Fig. 3. Simulated pump power distribution of fibers with uniform cladding (left) and pedestal inserted cladding (right).
To numerically verify the pump absorption increased proportion, two single-core fibers with different structures but the same core composition were fabricated. Fiber A was a conventional double-cladding fiber without a pedestal, and fiber B was the same as fiber A apart from an 11 μm pedestal. The core diameters of the fibers are both 6 μm. The cladding pump absorptions at 976 nm were measured through the cutback method. Due to the pedestal, fiber B exhibited a larger absorption coefficient at the pump wavelength than fiber A. The cladding pump absorption coefficient at 976 nm of A and B is 0.13 dB/m and 0.24 dB/m, respectively. Therefore, the pump overlap factor in the simulation model above should be modified. We empirically assume 1.85-times absorption coefficient enhancement (0.24 dB/m to 0.13 dB/m) as per the experimental data. The modified gain simulation result is shown in Fig. 4. These results were acquired under the same injection condition. On the one hand, the saturated output power gets higher by the decreased signal overlap, and the output power will increase by the lengthened optimal fiber length. The blue line represents the gain curve for the conventional fiber with a total output power of 22.06 dBm. The dashed red line depicts the gain spectrum based on the initial pump overlap factor with an output power of 24.22 dBm. This improvement derives from the overlap factor decrease. On the other hand, the index-raised pedestal, which allows further expansion of the core size in the case of single-mode operation, strengthens the pump absorption. The full red line represents the simulation result in the enhanced pump overlap factor with an output power of 26.6 dBm. The modified model shows a PCE enhancement of almost 2 times, from 3.2% to 9.2%. The fiber with a pedestal structure appears significant gain enhancement compared with conventional fiber.
Fig. 4. Simulated gain spectrum for conventional fiber (blue), pedestal fiber with common absorption (red dotted) and modified absorption (red solid).

Your instructions:
Please update the passage on pedestal fiber gain, starting at "Fig. 4. Simulated" and ending at "absorption (red solid).", so that "red dashed" takes the place of "red dotted".

Extracted material:
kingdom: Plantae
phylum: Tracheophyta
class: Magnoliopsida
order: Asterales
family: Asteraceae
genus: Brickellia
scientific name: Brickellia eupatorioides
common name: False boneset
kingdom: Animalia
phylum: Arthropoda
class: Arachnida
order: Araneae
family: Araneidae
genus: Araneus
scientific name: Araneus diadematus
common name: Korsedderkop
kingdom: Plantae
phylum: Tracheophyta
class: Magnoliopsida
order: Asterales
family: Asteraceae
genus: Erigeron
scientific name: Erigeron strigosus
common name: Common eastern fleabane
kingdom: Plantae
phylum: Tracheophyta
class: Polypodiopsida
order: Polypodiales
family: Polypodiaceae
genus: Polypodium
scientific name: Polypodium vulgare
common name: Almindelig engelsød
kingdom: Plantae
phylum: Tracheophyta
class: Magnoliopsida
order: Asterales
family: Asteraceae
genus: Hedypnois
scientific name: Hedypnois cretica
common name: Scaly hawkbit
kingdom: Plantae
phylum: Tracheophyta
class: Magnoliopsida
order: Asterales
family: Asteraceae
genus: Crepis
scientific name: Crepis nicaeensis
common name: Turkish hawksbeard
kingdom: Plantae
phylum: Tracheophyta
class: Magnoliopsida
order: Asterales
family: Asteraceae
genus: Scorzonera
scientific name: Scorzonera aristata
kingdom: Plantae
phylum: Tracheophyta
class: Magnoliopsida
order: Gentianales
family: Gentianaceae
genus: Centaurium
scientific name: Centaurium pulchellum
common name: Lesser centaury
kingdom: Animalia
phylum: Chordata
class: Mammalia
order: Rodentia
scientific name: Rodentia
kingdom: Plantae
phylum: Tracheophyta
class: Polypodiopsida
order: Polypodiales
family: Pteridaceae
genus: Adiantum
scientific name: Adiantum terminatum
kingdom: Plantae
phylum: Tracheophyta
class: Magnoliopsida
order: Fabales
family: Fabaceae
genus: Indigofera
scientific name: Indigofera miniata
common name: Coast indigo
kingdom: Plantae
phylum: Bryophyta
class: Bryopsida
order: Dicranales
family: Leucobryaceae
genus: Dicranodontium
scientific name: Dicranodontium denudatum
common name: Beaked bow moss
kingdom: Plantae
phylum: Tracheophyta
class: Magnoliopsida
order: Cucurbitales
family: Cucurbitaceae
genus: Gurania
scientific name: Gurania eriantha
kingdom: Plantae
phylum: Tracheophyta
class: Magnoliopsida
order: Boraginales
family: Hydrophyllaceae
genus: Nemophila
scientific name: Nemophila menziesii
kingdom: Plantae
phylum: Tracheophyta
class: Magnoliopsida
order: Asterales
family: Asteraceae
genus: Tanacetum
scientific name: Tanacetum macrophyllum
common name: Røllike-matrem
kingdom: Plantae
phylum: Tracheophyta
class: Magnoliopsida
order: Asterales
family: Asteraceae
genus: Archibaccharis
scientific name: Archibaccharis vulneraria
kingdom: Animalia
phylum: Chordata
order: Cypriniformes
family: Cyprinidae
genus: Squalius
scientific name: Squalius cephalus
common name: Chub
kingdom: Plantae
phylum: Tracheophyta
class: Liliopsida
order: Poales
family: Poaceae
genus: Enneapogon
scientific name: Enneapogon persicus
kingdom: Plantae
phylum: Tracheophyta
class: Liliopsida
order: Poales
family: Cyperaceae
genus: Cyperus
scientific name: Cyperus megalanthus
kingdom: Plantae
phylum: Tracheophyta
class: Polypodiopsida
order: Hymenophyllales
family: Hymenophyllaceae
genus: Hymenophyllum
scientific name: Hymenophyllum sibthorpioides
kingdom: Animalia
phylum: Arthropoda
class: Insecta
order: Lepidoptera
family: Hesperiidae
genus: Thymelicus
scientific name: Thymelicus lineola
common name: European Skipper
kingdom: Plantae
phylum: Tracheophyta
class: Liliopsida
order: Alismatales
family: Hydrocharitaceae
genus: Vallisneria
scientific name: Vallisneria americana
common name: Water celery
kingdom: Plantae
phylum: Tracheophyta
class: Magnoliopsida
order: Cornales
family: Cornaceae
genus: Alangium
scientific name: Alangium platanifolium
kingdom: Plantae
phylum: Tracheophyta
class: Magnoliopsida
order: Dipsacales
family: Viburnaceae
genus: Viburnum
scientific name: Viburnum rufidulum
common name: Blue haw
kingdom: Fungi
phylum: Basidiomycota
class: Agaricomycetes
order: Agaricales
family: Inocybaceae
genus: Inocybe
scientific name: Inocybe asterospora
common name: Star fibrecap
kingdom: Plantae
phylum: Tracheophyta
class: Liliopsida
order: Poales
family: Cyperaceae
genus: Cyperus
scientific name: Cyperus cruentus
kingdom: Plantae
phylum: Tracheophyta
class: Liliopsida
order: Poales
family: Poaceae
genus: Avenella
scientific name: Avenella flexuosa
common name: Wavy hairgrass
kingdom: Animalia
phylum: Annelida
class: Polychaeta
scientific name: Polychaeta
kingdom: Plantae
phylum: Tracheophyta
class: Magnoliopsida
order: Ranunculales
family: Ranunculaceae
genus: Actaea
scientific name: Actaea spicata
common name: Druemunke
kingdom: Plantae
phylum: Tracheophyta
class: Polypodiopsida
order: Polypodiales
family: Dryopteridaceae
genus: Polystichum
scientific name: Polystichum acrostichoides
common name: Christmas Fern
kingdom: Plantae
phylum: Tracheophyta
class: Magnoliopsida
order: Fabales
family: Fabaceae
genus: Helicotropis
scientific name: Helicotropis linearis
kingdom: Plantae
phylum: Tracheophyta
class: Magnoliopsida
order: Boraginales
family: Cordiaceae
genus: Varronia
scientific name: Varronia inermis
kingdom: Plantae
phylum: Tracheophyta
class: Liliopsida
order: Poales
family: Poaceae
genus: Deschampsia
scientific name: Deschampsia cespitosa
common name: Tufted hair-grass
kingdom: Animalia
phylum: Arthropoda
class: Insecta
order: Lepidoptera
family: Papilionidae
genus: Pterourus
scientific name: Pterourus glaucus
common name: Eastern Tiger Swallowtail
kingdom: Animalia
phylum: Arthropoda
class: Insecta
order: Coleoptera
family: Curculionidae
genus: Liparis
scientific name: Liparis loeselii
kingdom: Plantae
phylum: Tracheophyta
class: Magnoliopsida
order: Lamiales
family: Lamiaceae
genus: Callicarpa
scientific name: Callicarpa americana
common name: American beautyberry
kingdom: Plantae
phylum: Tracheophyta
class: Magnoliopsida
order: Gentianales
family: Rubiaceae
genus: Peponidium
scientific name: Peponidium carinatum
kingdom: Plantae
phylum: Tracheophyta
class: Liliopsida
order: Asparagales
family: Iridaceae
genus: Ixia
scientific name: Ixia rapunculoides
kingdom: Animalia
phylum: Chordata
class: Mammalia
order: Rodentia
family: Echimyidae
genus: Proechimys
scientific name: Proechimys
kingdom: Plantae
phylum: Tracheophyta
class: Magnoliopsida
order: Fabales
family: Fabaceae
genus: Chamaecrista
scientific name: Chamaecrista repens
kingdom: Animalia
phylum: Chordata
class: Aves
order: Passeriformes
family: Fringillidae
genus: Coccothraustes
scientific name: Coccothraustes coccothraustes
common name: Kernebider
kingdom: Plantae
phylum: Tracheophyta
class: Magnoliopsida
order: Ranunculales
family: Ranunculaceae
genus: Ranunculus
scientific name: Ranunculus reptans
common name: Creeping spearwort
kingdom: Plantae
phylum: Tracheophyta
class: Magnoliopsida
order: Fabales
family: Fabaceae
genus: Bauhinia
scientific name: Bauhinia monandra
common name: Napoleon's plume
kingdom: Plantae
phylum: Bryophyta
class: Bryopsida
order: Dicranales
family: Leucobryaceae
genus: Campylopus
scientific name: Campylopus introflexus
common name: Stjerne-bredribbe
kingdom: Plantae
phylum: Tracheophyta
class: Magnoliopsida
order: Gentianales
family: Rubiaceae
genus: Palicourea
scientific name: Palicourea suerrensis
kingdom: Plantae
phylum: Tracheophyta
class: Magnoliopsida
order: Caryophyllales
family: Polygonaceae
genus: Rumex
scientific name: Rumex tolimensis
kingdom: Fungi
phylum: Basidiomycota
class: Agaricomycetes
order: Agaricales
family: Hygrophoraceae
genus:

Response:
Fig. 4. Simulated gain spectrum for conventional fiber (blue), pedestal fiber with common absorption (red dashed) and modified absorption (red solid).